§ **Assigned task**
How long did the writer of the piece about finishing a VA rotation spend in the outpatient clinic?

§ **Selected excerpt**
*** Begin section ***

Not a Punchline in Sight
Friday marked my last day at the VA. My one-year rotation is up, and I'm moving on. After six months in the outpatient clinic and five-plus months in the inpatient psychiatric unit--I did diagnostics as well as individual and group therapy on both rotations--I am left with the feeling that I have just scratched the surface of what I'm really trying to learn. This was the most profound experience of my working life, and it was easily the most important work I've ever done. Nothing is a close second.
It really was a remarkable experience, in that it was exceptionally hard, but unbelievably rewarding. Some days I came home and worried, worried, worried. I was moved to many throat-lumps and more than a few tears during the actual work when on the job, and I stayed awake at night thinking about the people with whom I worked more than a few times. There were some moments that were very much life-or-death. There were times when I was very green--an absolute novice. Scared and unsure and insecure.
But at the same time, the work was phenomenal, the staff was brilliant, and the Vets were the best group of people I've had the honor to work with.

*** End section ***

§ **Stored data**
*** Begin section ***

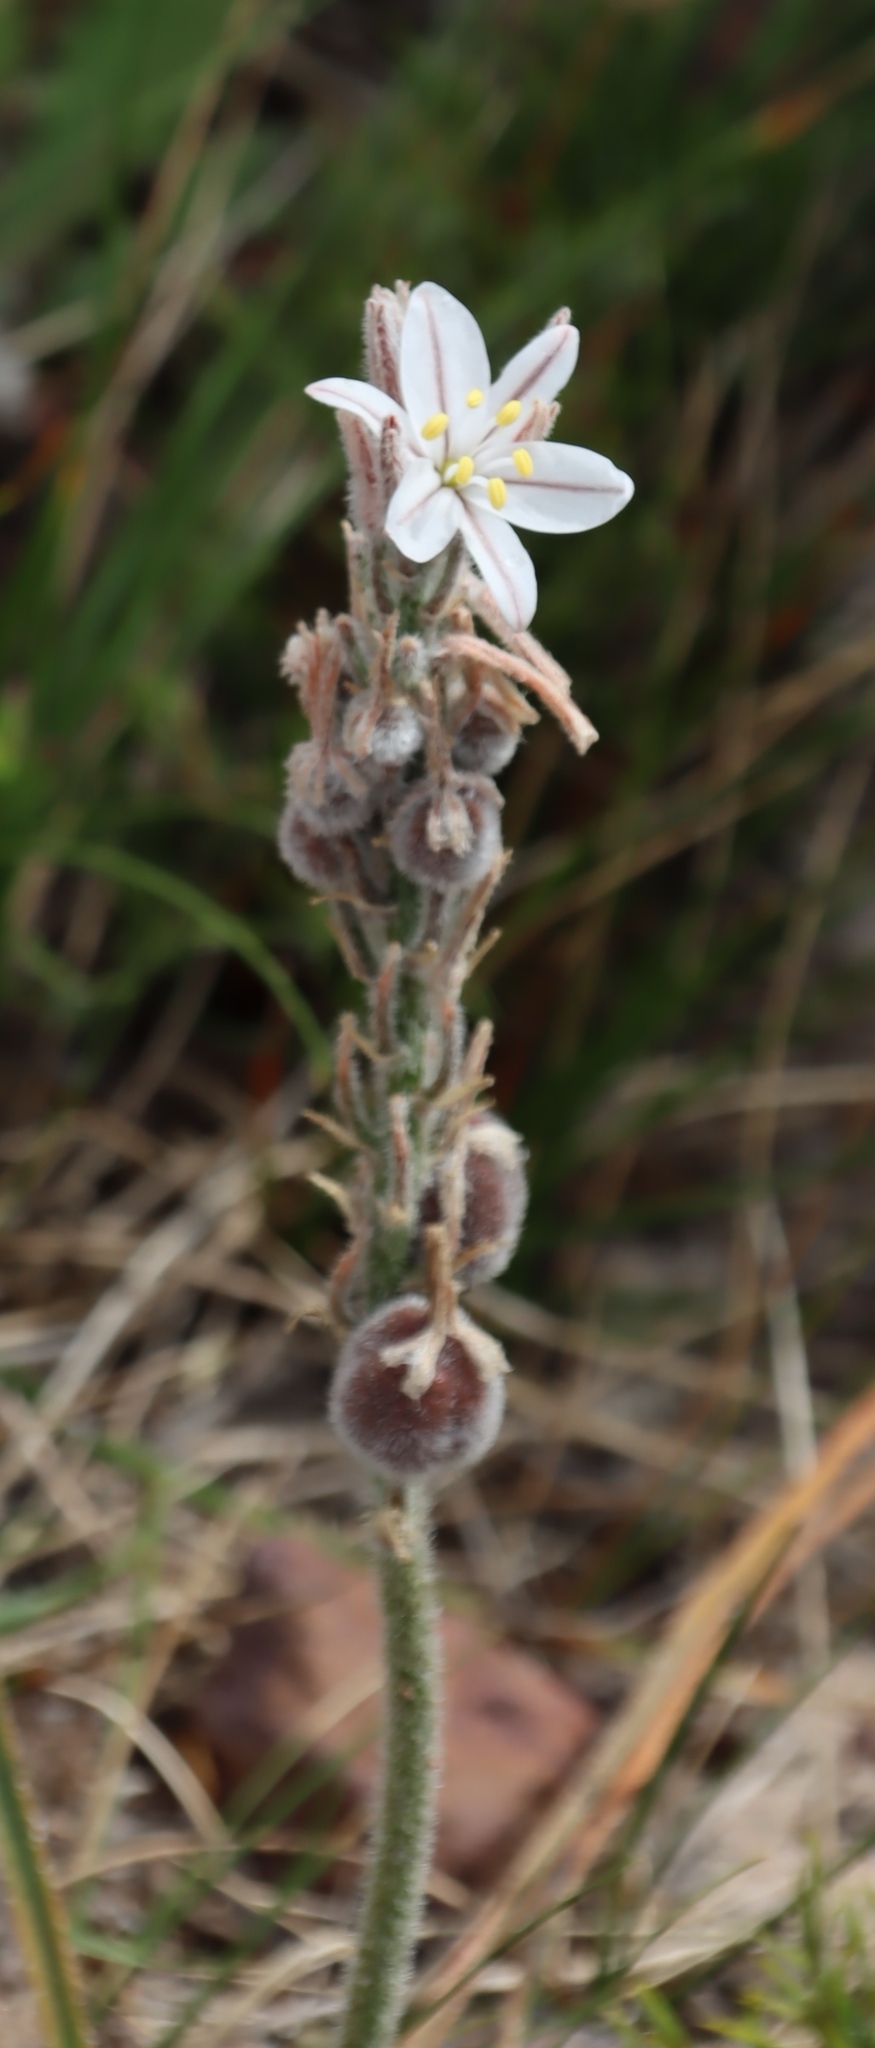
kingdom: Plantae
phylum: Tracheophyta
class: Liliopsida
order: Asparagales
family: Asphodelaceae
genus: Trachyandra
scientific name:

*** End section ***

§ **Answer box**
Six months.